(no subject)

Feb 25, 2004 16:50

wowser.

i haven't written in a while. i guess i'll start from now and fill in things. so much is going on, i barely have time to think, much less log it in this journal.



trevor took off for a week to dallas. i was left alone, but was busy every night. it was fun hanging out with friends and having some alone time. at the same time, i missed him dearly. i snuck into his apt and molly maided the shit out of it. he was surprised when he got home. i liked that.

the week after that, work was INSANE! too much bullshit to bark about. mr. t received a full ear of it when we went to what i'm now calling, "buffet fridays." it's nice to start a routine. friends are welcome to join, btw. we're open to new places to go too. chinese preferably. needless to say, work is causing a lot of unneeded stress.

i've had this cleaning bug in me since trevor's apt and ... it's not let up. it's so powerful, we actually did a renovation to my apartment over the last weekend and yesterday. we've thrown out bags and bags of garbage and tons of boxes and even old furniture. we've gotten dramatic too....... get this shit: I ACTUALLY MOVED MY COMPUTER OUT OF MY ROOM *GASP* .. i know. psycho, aye!

we moved it into the dining room and rearranged my bedroom. trevor's keen sense of style amazes me. the changes are indeed dramatic, but i'm sure they will set in and be okay soon. i'm just not one for change. we're going for a more feng shui happy lifestyle. with only one day rearranged, i already feel more rested. maybe it's due to the positive energy flowing through the apartment now? it does actually flow very smoothly now.

even more shocking news about mr. routine (me). i am going to be going on a plane soon! can you believe that shit! i'm going to visit my friend Leah in oregon. we found a great deal on tickets. 200$ round trip from hobby airport! you can't beat that shit! we're going the last weekend in march, thursday to sunday. it should be a great trip! i'll be sure and post tons of pictures. i'm still in shock and scared, but not so much since mr. t is going with me.

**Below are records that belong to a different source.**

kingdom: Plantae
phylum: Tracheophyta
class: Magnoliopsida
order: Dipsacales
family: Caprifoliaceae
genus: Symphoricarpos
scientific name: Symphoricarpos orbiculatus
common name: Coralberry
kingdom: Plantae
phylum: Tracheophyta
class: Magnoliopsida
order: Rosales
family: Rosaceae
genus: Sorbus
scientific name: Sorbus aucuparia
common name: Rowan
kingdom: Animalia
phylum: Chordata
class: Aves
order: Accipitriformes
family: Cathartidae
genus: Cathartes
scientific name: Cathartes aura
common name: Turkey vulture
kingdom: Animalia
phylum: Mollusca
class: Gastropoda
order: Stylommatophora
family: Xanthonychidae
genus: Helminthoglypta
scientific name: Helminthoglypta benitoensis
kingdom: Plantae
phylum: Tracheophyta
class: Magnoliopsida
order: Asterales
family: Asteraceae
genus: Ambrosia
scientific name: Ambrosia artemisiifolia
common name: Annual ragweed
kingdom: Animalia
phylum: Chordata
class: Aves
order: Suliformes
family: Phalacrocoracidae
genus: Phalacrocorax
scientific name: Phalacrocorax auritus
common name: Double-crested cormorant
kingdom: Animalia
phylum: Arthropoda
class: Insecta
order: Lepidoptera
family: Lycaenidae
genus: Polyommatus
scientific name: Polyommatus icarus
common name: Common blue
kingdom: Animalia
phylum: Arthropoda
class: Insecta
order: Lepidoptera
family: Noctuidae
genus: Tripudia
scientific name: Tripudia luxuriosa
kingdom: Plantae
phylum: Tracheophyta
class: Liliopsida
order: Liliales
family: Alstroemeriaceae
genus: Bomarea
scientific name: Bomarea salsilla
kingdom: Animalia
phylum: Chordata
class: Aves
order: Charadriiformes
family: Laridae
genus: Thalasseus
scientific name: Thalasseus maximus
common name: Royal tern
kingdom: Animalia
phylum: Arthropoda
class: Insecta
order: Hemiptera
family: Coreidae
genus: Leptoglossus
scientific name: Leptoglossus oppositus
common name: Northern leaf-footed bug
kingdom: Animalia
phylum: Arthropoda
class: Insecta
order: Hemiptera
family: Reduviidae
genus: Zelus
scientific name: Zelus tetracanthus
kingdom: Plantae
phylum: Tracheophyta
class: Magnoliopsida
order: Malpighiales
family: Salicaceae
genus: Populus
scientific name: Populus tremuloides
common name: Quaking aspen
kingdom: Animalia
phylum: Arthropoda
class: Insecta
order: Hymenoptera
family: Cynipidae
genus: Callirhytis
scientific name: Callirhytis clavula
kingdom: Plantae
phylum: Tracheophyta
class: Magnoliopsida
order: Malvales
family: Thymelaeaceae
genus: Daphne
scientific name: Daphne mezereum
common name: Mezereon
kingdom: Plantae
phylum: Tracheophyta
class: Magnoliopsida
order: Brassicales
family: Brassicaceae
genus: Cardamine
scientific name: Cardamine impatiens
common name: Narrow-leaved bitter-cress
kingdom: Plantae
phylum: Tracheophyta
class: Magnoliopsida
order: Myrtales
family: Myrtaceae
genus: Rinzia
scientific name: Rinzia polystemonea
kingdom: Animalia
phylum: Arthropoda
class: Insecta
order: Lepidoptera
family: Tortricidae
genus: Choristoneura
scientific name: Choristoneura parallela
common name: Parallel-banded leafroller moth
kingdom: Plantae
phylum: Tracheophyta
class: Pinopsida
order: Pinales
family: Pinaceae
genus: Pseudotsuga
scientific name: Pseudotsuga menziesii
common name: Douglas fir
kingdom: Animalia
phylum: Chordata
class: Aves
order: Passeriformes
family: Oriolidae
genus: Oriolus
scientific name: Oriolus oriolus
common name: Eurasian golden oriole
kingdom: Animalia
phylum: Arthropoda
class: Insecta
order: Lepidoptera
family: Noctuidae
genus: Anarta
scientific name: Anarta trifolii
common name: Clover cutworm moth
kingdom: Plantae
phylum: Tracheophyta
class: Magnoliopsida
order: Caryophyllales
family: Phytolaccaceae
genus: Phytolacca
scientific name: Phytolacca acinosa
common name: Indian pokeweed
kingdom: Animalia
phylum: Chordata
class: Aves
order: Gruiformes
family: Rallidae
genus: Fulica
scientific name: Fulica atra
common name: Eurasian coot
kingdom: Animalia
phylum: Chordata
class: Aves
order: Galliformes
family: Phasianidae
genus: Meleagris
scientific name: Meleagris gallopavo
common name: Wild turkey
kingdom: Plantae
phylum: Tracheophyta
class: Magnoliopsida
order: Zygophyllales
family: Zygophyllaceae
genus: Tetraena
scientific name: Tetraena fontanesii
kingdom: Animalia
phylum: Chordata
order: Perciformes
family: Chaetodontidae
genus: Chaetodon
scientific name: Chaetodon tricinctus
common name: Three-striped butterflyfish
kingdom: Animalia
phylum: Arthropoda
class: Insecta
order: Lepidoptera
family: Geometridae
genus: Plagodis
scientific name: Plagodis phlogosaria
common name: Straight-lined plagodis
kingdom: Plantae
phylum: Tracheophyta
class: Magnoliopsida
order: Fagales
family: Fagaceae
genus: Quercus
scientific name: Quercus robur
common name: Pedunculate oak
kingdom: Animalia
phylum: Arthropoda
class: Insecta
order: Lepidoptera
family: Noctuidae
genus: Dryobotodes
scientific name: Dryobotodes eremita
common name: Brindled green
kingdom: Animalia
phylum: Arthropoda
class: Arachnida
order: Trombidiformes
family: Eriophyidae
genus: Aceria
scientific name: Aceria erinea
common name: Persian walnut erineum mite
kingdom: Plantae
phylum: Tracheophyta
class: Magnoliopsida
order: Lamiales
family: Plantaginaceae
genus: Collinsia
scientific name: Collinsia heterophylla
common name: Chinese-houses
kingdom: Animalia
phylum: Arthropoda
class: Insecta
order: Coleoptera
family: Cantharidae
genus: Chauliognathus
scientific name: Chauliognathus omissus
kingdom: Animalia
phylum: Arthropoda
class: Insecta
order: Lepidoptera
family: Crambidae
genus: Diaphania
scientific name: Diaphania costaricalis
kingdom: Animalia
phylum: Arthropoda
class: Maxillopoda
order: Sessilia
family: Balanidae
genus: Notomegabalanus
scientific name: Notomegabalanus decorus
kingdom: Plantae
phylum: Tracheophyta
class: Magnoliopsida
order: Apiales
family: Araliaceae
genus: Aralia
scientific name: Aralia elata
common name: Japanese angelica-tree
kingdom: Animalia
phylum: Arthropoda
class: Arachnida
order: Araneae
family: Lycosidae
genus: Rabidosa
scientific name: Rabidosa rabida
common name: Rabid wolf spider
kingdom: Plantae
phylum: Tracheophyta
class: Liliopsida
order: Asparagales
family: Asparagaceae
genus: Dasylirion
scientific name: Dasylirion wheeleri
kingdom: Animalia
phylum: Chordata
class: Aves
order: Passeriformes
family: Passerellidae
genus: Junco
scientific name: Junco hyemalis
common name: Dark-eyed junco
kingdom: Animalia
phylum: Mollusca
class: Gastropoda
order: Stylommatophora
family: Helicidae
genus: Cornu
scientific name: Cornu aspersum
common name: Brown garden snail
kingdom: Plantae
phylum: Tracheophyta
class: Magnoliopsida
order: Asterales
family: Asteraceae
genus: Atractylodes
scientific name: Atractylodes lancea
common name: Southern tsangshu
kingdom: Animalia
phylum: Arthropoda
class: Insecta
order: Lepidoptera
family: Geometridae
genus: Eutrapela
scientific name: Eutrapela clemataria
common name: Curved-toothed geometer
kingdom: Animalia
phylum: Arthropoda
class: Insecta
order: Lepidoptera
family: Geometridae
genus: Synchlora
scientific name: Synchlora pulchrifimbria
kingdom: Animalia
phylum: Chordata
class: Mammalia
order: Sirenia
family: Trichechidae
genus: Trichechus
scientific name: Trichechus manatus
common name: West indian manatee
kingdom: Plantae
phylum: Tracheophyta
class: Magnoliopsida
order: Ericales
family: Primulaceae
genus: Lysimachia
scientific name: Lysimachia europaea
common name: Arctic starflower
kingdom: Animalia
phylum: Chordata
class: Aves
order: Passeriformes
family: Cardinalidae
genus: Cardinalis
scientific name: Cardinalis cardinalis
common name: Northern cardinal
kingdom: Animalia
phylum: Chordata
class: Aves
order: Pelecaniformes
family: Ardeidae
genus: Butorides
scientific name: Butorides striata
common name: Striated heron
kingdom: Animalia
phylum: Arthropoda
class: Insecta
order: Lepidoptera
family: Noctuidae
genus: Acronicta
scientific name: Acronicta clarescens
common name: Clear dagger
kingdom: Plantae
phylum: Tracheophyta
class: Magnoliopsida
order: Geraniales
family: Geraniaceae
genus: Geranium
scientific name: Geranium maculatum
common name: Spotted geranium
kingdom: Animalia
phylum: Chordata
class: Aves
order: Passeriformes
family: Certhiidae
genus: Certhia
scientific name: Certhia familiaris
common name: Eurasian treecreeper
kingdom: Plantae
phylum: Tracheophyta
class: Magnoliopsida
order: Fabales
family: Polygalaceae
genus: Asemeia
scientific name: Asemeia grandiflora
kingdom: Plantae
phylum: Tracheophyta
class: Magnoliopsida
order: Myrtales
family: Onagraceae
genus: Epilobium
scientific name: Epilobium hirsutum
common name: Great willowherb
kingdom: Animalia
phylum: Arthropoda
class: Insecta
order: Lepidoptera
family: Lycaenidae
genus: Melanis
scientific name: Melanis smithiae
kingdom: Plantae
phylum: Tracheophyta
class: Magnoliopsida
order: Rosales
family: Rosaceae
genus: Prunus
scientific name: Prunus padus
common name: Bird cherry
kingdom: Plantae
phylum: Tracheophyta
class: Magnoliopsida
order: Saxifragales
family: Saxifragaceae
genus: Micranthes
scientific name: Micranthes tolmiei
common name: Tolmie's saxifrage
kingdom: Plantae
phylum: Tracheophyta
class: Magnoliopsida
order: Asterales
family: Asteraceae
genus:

and on a closing note for now... i did something else dramatic.... i swear, it never ends! i just had my 4 wisdom teeth pulled out and a root canal. i was having pain earlier last week.. and i didn't want it to envelop into really bad pain right before the trip to eugene and portland... so i did something about it. i called yesterday for an appt and was there today.

my mom wanted me to stay at her house, but i didn't want to. her house smells weird, her bed is really uncomfortable, and i'd be without my toys. i know she's upset about it, because she doesn't get to be a mom, but damn. i'm 25, i know this is a big deal, i just don't want to be out of the city. i know she went out of her way, so i am going to send her flowers tomorrow. i should really behave with money for a while... it cost 700$ for that dental work, after 1000$ insurance backing! and they want me in for more work too! like 4 more root canals. it's my mom's fault. i genetically inherited a tooth decay problem.

ah well... that's about it. i'm going to sit on the couch for a bit.

cheers.

PS> to all my friends, with whom i've not talked to a lot lately.. i hope that changes soon.. i miss all you guys! now that i have my new cell phone, i can chat on AIM more frequently.